**PAGE TEXT**
—————

Bug #50441
closedcephadm bootstrap on arm64 fails to start ceph/ceph-grafana service
100%
Description
Hello,
I installed a new Ceph 15.2.10 cluster on Ubuntu 20.04 arm64 bare metal starting with a first monitor/manager node using the new "cephadm bootstrap" tool using the following command:
cephadm bootstrap --mon-ip 192.168.1.11
but unfortunately the grafana service is not working at all. It tries to restart the ceph/ceph-grafana container every 10 minutes but fails to do so because it looks like there is no arm64 version of this container as you can see from the logs below:
Traceback (most recent call last): File "/usr/share/ceph/mgr/cephadm/module.py", line 1021, in _remote_connection yield (conn, connr) File "/usr/share/ceph/mgr/cephadm/module.py", line 1168, in _run_cephadm code, '\n'.join(err))) orchestrator._interface.OrchestratorError: cephadm exited with an error code: 1, stderr:Deploy daemon grafana.ceph1a ... Non-zero exit code 1 from /usr/bin/podman run --rm --ipc=host --net=host --entrypoint stat -e CONTAINER_IMAGE=docker.io/ceph/ceph-grafana:6.7.4 -e NODE_NAME=ceph1a docker.io/ceph/ceph-grafana:6.7.4 -c %u %g /var/lib/grafana stat: stderr {"msg":"exec container process `/usr/bin/stat`: Exec format error","level":"error","time":"2021-04-09T06:17:54.000910863Z"} Traceback (most recent call last): File "<stdin>", line 6153, in <module> File "<stdin>", line 1412, in _default_image File "<stdin>", line 3431, in command_deploy File "<stdin>", line 3362, in extract_uid_gid_monitoring File "<stdin>", line 2099, in extract_uid_gid RuntimeError: uid/gid not found
So I see two options here:
1) provide an arm64 docker image for the ceph/ceph-grafana container (preferred)
2) check for arm64 arch and do not deploy the grafana service on this architecture until 1) is fixed
I think it is a real win for Ceph to fully work on arm64 architecture, so it would be great if this could be taken care of. In case you need more details or more log data do not hesitate to contact me.
Thank you very much in advance.

—————

**WORK REQUEST A**
Gather every line of the rows below that contains the word "فرودگاه", and copy each one.

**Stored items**
—————

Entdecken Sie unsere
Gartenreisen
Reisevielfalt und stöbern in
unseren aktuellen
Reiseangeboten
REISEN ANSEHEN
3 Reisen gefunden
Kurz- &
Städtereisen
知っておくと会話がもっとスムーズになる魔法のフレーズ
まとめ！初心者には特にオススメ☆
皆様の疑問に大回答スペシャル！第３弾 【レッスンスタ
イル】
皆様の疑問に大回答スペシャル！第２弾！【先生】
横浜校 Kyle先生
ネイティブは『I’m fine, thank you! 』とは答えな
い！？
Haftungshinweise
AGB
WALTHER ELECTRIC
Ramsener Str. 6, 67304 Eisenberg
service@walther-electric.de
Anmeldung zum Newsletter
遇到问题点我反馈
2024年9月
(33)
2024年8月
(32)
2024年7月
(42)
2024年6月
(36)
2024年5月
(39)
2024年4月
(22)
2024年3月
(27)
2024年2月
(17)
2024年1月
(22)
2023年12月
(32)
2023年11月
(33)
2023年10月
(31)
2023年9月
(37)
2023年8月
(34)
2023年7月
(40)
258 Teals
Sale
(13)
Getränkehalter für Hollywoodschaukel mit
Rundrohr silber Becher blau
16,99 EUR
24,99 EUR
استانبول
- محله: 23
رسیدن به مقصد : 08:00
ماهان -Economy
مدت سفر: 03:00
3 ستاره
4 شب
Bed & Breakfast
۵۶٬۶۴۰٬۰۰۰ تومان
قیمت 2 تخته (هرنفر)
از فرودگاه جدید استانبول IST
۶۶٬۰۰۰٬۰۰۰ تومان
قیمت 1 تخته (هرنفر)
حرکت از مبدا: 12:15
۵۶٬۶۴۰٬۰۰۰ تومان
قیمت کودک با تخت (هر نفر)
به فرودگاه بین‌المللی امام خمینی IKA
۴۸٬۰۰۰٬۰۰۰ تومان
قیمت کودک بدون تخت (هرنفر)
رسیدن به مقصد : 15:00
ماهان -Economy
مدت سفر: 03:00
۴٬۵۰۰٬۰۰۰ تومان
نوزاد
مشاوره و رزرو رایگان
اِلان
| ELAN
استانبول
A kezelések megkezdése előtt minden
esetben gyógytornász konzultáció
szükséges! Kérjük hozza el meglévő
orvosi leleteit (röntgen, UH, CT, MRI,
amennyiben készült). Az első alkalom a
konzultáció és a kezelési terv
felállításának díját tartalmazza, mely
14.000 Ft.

—————

**WORK REQUEST B**
In the bug report, which version of Ceph was installed on the Ubuntu 20.04 arm64 machine?

**ANSWER A**
از فرودگاه جدید استانبول IST
به فرودگاه بین‌المللی امام خمینی IKA

**ANSWER B**
Ceph 15.2.10